ACTION ITEM:
Copy out the lines exactly, from the line containing "Rank the categories" through the end of the lines, omitting the pictures.

━━━ DATA SECTION

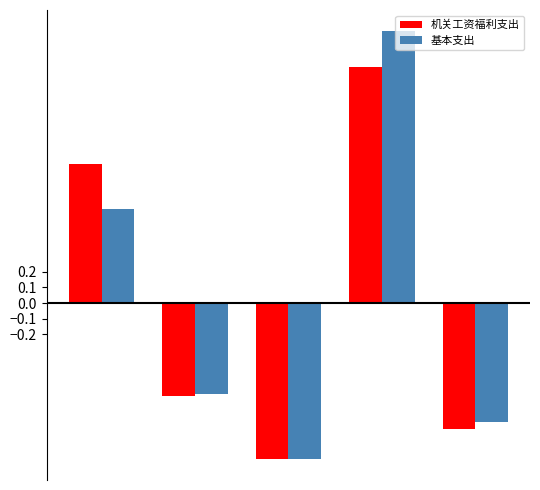

What is the difference between the second highest and second lowest values in the 基本支出 series?

1.4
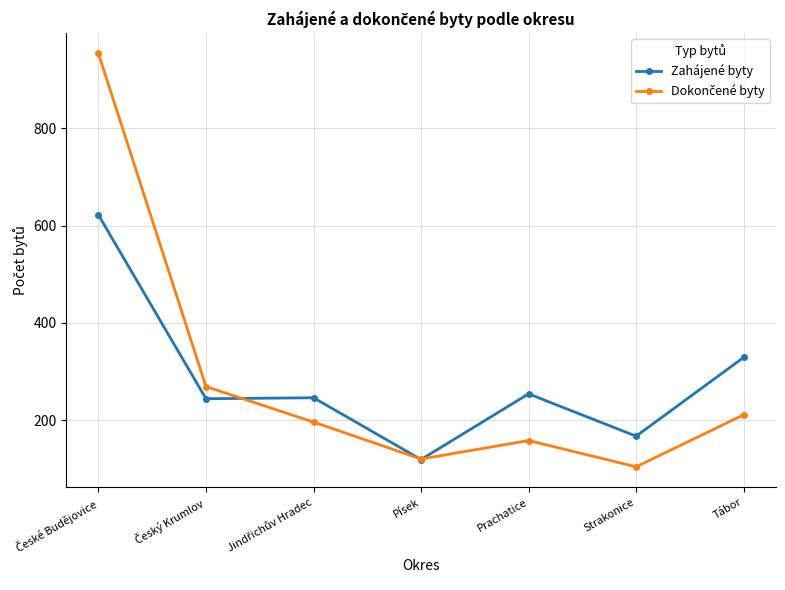

True or false: Zahájené byty has a value of 167 at Strakonice.

True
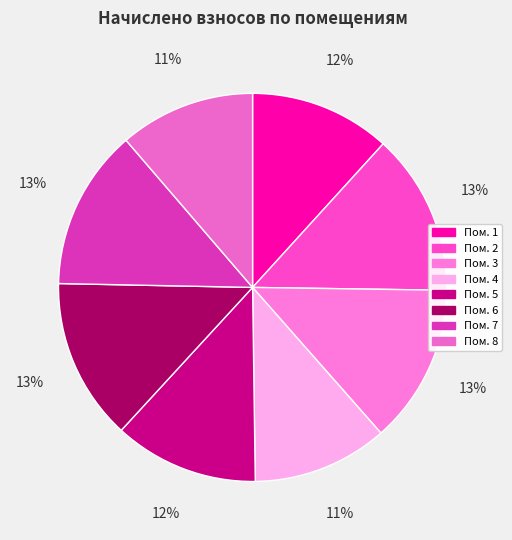

What is the smallest slice in the pie chart?

4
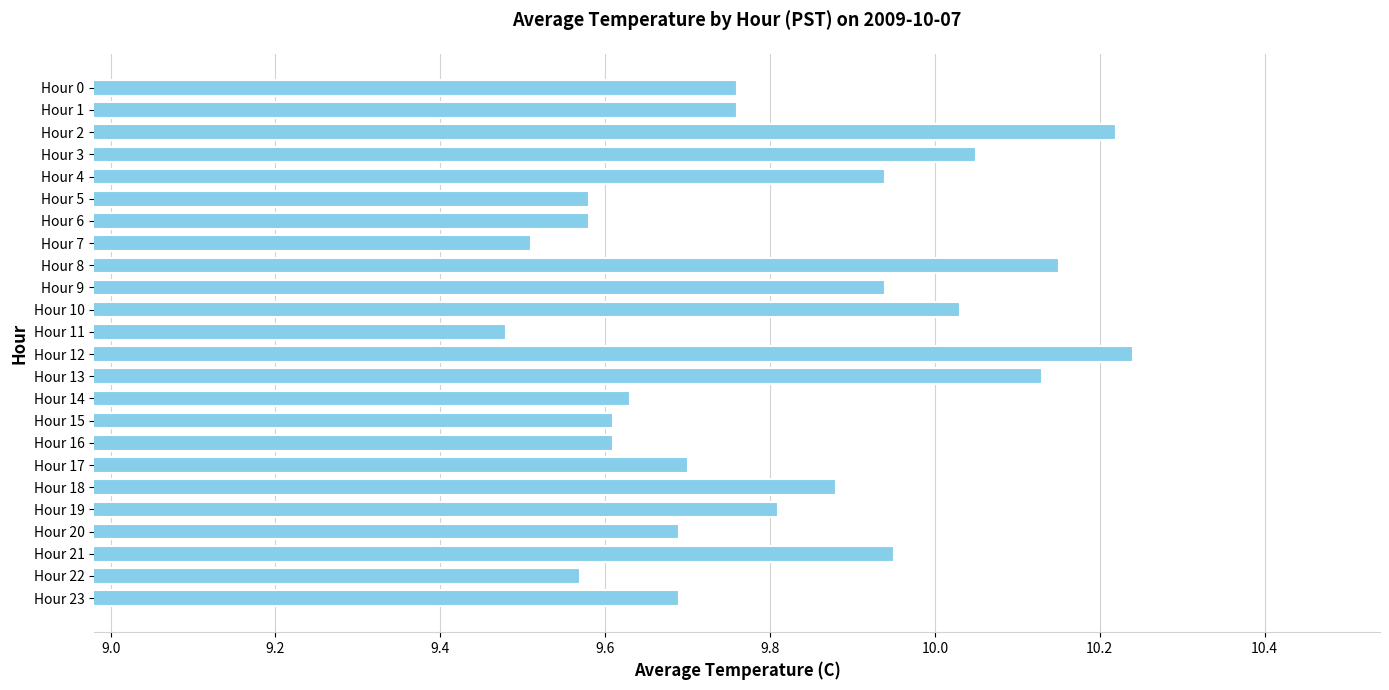

At which category does the chart reach its minimum across all series?

Hour 11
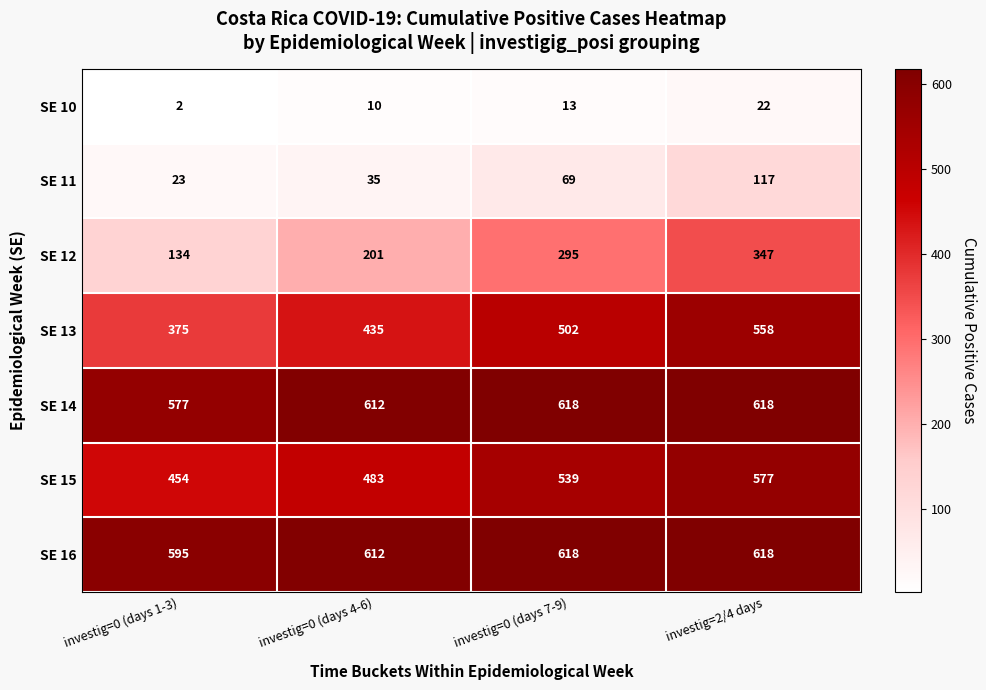

How many data points does each series have?

4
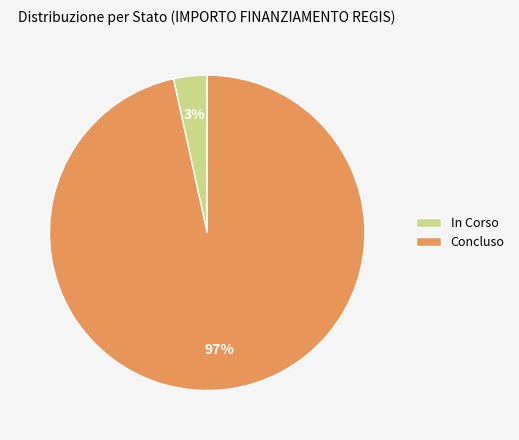

Rank the categories by value from highest to lowest.

Concluso, In Corso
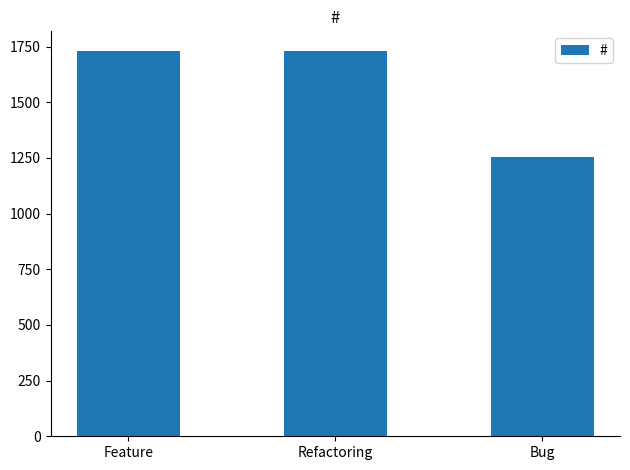

What is the value of the 1st bar from the left?

1731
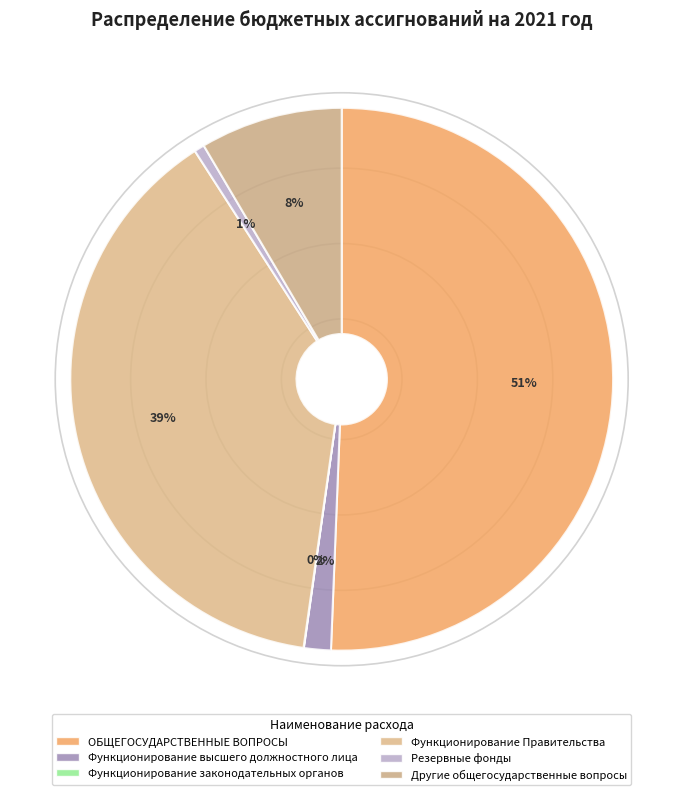

What is the change in value from Функционирование высшего должностного лица to Другие общегосударственные вопросы?

+5450.0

━━━━━━

YOUR RESPONSE:
Rank the categories by value from highest to lowest.

Concluso, In Corso

What is the value of the 1st bar from the left?

1731

What is the change in value from Функционирование высшего должностного лица to Другие общегосударственные вопросы?

+5450.0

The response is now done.